STORED DATA Block Start

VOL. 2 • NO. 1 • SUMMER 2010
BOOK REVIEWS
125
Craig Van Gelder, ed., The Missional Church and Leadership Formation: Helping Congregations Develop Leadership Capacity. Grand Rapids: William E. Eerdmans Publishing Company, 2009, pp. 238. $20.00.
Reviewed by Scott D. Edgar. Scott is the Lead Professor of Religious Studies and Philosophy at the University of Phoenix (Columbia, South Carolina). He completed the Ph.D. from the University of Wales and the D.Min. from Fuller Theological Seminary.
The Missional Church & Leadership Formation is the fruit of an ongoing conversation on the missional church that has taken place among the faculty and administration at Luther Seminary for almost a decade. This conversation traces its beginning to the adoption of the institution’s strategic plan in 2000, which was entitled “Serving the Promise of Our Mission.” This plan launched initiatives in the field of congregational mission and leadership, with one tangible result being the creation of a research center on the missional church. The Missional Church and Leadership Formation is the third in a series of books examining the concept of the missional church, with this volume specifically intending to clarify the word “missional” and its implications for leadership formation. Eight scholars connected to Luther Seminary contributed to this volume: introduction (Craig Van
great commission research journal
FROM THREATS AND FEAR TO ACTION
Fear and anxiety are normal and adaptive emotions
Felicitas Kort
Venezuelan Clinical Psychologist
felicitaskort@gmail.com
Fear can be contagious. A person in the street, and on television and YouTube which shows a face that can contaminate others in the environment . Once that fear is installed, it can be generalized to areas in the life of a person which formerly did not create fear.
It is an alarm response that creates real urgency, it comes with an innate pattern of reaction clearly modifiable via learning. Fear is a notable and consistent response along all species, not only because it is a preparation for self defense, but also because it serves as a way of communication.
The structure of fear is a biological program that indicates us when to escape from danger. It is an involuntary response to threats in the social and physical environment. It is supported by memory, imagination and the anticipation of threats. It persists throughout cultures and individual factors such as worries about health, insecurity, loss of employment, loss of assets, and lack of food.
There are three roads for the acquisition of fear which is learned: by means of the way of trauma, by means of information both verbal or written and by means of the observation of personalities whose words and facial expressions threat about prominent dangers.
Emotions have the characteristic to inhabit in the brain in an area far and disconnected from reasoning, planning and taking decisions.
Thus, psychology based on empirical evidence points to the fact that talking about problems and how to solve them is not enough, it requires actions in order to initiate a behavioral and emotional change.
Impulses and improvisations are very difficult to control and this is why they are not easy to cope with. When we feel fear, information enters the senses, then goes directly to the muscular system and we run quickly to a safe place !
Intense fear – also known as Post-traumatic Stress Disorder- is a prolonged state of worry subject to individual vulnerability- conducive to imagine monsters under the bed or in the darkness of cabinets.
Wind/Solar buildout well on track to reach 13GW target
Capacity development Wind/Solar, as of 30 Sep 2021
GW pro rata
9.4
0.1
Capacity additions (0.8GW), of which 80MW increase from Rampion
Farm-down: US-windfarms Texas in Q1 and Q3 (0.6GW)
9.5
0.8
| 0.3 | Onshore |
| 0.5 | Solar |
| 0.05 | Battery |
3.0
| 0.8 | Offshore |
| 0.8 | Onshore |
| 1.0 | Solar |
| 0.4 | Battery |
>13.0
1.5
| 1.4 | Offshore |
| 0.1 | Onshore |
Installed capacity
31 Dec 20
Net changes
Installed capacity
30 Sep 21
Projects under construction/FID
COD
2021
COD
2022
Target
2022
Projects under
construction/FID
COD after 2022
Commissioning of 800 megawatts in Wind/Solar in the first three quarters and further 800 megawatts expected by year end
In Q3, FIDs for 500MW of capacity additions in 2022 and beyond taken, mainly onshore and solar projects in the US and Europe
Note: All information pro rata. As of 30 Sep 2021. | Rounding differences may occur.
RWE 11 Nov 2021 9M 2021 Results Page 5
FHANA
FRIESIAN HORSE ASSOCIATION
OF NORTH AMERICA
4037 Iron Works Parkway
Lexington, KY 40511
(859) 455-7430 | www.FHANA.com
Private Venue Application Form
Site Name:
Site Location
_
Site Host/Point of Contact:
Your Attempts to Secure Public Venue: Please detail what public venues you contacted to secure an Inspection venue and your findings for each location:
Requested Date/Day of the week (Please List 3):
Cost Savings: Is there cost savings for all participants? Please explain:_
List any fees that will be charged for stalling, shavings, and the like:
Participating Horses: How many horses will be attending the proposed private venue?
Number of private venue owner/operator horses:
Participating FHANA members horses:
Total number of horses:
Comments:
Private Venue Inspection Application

STORED DATA Block End

== THE TASK ==
Above are some records; copy each line there that contains "additions".

== WRITTEN RESPONSE ==
Capacity additions (0.8GW), of which 80MW increase from Rampion
In Q3, FIDs for 500MW of capacity additions in 2022 and beyond taken, mainly onshore and solar projects in the US and Europe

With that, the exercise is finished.